Computer manufacturer Dell will no longer be shipping high-end Alienware gaming PCS to liberal-controlled states such as California, Colorado, Hawaii, Oregon, Vermont or Washington due to new restrictions on “energy efficiency” implemented in July 2021. California will begin banning “computers with high-speed networking capability, multi-screen notebooks, notebooks with cyclical behavior, and monitors with high refresh rates” in December.
Prospective buyers perusing the selection of Dell PCs on the Alienware website were greeted with the following stipulation attached to higher-end listings: “This product cannot be shipped to the states of California, Colorado, Hawaii, Oregon, Vermont or Washington due to power consumption regulations adopted by those states. Any orders placed that are bound for those states will be canceled.”
Sorry, gamers.
Your government screwed you. pic.twitter.com/f2iFz8uqBD
— Marie Oakes (@TheMarieOakes) July 26, 2021
Shortly after news of the situation broke on Monday, Dell told British tech website The Register that “Yes, this was driven by the California Energy Commission (CEC) Tier 2 implementation that defined a mandatory energy efficiency standard for PCs – including desktops, AIOs and mobile gaming systems. This was put into effect on July 1, 2021. Select configurations of the Alienware Aurora R10 and R12 were the only impacted systems across Dell and Alienware.”
California first approved restrictions on computers which do not meet liberal standards of energy efficiency in 2016, claiming that such mandates would “save more than 2.3 billion kilowatt-hours of electricity a year – equivalent to annual electricity use by all the homes in San Francisco – and avoid 730,000 tons a year of climate-disrupting carbon pollution from fossil fuel-fired power plants.”

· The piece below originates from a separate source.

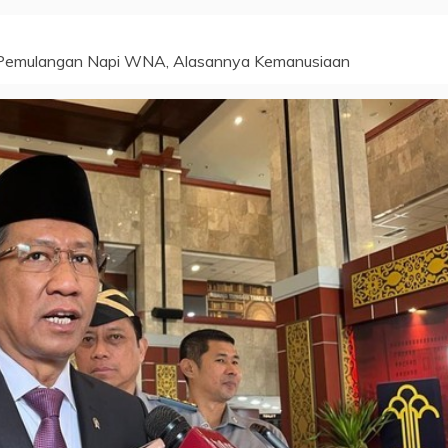
 Pemulangan Napi WNA, Alasannya Kemanusiaan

The first set, or Tier 1, of requirements took effect in January 2019. Tier 2, which took effect in July 2021, extends the mandate to desktop computers and mobile gaming systems and devices. On December 9 of this year, the Tier 3 restrictions will take effect, cracking down on “computers with high-speed networking capability, multi-screen notebooks, notebooks with cyclical behavior, and monitors with high refresh rates.” Other blue states, including those listed by Dell on its website, have followed California’s lead.